Day 25 – 4 weird traits you have

I don’t find anything about myself weird.  I am unique.  I am an individual.  I am colorful, and sparkley, and an embracer off all things happy and joyous.  So to try to write this post I would have to try to look at myself and see me the way someone boring and unsparkley would see me.  This may prove to be quite a task . . .

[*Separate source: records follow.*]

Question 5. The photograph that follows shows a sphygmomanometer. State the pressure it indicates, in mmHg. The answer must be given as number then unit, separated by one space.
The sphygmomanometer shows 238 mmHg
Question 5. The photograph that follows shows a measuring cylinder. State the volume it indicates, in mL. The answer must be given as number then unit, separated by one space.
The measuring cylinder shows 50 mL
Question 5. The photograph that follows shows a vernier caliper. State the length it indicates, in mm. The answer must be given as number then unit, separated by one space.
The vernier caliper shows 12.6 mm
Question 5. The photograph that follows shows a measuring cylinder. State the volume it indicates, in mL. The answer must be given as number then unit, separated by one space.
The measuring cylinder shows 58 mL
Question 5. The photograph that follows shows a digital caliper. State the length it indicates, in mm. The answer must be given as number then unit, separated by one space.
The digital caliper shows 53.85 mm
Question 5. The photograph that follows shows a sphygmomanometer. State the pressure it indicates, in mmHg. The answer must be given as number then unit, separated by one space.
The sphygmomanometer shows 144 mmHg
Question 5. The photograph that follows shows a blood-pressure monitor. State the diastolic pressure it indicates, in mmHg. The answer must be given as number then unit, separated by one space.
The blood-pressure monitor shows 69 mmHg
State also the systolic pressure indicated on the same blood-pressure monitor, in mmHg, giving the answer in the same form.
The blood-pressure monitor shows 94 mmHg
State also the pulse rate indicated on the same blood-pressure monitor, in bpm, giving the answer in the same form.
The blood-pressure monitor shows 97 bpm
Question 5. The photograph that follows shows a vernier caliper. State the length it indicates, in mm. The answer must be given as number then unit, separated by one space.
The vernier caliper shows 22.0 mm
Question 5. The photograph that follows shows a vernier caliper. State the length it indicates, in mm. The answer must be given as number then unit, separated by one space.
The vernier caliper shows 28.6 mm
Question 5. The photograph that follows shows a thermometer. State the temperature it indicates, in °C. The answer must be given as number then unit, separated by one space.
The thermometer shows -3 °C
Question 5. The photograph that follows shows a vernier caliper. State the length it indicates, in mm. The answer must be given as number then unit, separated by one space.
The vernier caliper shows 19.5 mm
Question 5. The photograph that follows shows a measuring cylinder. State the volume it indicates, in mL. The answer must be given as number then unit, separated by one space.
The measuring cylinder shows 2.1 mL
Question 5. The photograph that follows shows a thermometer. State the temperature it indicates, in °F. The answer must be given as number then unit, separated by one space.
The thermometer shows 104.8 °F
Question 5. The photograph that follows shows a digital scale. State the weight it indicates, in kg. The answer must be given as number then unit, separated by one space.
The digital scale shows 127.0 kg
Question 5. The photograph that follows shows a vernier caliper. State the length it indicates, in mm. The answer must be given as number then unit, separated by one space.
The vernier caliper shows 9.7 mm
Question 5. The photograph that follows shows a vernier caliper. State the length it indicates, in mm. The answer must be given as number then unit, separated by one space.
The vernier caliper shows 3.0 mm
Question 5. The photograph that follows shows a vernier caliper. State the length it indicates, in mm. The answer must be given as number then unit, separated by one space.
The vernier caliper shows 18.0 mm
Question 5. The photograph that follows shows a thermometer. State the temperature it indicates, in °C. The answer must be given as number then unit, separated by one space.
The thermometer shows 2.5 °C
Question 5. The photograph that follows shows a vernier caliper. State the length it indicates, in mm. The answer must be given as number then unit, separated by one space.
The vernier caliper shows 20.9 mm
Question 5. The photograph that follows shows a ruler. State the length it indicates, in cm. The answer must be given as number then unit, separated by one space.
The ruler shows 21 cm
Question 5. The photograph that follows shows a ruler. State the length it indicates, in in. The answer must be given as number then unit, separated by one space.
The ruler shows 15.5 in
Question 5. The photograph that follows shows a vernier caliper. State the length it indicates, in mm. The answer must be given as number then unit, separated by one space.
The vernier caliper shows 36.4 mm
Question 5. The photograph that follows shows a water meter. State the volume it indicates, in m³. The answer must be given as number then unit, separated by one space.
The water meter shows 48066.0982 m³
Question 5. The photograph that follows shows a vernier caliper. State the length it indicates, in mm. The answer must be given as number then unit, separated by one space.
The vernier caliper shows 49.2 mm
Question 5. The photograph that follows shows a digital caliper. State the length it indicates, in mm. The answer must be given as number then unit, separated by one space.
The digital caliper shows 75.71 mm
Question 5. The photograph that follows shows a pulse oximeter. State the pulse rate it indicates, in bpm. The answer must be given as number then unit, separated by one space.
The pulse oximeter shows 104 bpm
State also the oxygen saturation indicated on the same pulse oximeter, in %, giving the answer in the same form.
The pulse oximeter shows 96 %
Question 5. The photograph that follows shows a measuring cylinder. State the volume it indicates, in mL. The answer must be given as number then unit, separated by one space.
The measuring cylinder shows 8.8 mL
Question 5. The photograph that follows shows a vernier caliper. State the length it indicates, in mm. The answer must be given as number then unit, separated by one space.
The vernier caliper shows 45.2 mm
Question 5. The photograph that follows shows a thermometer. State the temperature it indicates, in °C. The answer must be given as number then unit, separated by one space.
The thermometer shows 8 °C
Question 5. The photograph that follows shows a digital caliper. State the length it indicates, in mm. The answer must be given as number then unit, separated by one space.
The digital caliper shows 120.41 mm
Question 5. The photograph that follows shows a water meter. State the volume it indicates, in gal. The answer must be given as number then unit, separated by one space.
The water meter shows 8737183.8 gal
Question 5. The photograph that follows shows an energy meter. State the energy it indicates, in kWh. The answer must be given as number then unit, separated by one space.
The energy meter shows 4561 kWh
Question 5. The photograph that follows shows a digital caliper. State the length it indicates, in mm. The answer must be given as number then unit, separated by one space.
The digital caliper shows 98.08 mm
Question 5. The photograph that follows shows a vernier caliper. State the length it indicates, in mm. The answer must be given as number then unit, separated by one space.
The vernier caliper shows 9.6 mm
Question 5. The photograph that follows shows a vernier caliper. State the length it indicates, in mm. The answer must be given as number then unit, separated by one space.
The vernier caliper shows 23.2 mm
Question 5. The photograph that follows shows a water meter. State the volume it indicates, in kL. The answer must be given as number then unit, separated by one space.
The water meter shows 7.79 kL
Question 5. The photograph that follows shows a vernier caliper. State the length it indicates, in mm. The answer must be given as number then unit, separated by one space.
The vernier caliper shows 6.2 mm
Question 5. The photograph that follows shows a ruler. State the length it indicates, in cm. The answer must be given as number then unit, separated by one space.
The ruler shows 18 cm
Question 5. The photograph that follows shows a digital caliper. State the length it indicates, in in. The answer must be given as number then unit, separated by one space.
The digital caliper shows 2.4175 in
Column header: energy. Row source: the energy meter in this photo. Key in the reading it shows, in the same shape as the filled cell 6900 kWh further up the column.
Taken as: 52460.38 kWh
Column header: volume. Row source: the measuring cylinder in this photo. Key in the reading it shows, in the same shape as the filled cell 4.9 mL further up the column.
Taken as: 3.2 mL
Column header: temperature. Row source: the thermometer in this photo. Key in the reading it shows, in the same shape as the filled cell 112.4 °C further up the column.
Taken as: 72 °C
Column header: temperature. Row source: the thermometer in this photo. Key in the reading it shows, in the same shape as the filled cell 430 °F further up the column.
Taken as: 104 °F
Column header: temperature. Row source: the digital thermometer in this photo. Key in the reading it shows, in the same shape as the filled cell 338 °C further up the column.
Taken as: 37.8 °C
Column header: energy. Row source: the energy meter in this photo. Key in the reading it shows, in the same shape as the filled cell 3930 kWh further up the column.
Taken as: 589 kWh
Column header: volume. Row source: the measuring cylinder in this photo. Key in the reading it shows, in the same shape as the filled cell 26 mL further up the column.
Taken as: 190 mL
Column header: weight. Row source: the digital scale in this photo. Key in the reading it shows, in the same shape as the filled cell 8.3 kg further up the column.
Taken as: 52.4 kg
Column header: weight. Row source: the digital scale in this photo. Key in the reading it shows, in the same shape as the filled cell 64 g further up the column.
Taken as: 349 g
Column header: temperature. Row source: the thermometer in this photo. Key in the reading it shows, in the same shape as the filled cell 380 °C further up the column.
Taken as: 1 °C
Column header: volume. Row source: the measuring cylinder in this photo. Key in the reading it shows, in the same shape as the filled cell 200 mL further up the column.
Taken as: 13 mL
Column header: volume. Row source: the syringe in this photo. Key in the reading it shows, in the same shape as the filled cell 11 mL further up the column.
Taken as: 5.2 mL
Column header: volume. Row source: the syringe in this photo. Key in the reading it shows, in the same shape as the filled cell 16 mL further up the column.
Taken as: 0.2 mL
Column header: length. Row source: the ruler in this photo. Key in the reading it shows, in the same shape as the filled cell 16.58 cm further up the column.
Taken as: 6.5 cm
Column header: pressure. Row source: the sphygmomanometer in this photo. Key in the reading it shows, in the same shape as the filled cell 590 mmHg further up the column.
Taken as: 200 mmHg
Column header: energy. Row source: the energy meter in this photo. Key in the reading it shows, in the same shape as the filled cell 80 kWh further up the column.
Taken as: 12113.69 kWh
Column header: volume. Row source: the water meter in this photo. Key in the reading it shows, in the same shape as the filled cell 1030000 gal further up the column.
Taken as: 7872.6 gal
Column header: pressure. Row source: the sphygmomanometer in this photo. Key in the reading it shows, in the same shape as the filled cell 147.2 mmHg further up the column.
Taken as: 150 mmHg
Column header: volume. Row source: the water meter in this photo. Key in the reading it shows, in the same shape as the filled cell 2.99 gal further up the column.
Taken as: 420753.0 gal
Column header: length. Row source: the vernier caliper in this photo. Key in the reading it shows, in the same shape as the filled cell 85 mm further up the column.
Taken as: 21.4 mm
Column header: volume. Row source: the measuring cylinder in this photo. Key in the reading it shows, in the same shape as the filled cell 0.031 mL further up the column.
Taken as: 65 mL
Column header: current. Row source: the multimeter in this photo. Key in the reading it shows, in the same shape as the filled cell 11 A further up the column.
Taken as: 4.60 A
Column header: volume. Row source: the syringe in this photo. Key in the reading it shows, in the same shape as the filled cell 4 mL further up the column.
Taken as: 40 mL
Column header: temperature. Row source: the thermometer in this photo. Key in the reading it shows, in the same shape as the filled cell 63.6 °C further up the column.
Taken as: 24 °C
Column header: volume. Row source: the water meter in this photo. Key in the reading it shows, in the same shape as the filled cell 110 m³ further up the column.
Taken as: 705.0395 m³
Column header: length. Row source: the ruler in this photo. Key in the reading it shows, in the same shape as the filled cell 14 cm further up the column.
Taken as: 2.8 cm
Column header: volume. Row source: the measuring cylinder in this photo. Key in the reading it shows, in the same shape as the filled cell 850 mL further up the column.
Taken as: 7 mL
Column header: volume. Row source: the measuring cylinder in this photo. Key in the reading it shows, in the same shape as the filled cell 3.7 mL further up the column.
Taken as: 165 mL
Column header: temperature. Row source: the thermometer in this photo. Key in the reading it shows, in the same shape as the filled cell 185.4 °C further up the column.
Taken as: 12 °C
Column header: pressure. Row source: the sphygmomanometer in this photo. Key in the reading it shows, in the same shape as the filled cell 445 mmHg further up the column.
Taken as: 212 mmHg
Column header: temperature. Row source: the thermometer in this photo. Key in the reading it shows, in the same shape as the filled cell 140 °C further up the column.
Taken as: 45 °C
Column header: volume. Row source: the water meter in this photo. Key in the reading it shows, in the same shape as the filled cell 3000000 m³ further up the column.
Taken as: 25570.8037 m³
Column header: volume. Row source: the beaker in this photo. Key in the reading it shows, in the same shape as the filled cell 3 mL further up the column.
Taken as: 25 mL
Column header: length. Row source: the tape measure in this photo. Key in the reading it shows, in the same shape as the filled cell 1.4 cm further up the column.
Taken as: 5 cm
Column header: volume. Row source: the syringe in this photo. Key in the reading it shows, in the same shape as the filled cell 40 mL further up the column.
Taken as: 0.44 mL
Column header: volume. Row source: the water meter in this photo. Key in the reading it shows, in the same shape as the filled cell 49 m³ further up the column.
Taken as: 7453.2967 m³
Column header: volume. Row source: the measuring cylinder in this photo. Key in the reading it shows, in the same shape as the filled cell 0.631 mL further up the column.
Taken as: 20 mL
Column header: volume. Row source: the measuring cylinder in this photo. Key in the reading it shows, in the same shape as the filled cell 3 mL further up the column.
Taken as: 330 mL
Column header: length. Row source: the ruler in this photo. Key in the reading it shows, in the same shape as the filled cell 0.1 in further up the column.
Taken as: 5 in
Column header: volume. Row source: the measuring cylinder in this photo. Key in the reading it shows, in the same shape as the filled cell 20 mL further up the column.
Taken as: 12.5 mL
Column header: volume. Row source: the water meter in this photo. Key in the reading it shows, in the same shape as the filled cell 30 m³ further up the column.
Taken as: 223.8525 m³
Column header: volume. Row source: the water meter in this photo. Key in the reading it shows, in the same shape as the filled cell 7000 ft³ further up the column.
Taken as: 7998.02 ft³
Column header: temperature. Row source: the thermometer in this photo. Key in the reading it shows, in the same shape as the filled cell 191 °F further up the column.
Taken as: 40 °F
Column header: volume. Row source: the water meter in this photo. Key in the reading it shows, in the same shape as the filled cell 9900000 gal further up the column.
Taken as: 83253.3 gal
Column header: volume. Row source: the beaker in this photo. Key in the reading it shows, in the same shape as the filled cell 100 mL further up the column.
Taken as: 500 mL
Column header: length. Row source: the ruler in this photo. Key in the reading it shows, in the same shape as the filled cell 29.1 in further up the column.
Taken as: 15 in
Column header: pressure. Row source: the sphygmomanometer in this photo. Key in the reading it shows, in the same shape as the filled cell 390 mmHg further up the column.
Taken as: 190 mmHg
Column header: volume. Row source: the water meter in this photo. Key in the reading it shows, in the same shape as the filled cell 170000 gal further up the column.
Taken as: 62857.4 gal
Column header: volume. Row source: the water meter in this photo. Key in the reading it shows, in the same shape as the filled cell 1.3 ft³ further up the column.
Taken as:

1.  I blog under the pseudonym of Carrie Leigh, although I have used my real name in a few posts, and even came out of the pseudonym closet several months ago, revealing my entire real name and several pictures of myself.  But since A Tale of A T-Rex was born under a pseudonym I decided to continue to use it.  Just think of me as a much shorter, more sparkley, less horrific, female Stephen King and Richard Bachman.
2.  I am only 4’10”, and my feet are small enough that I can wear kids shoes.  They are way cuter than adult-sized shoes, and cheaper, too.
3.  I choke easily.  My little flappy-thing that covers your windpipe when you are eating doesn’t always function properly.  When I was a baby I spit up A LOT more than the average baby, and once spit up all over the Christmas tree (sorry, mom).  Now I just randomly can choke, which leads to a lot of coughing and always ends with exactly two sneezes, no more and no less.
4.  My eyes are grey.  Not ice blue, cornflower blue, or even gunmetal blue.  They are grey, just grey.  My mom’s eyes are blue.  My dad’s are were blue and changed to green.  I got stuck with grey.

For the record, no of those things listed above seem at all weird to me.  They all seem like pieces of the pizzle that make me an individual, but whatever.